• **Job**
All lines in the listing below from the one containing "磐田駅周辺のおしゃれカフェやラン" through the last should be written out exactly, and only those.

_____

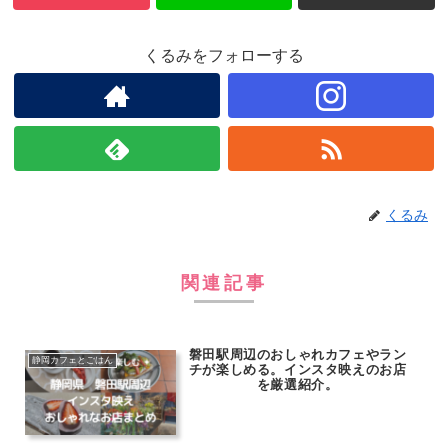
くるみをフォローする
くるみ
関連記事
磐田駅周辺のおしゃれカフェやラン
静岡カフェとごはん
チが楽しめる。インスタ映えのお店
を厳選紹介。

_____

• **Worked solution**
磐田駅周辺のおしゃれカフェやラン
静岡カフェとごはん
チが楽しめる。インスタ映えのお店
を厳選紹介。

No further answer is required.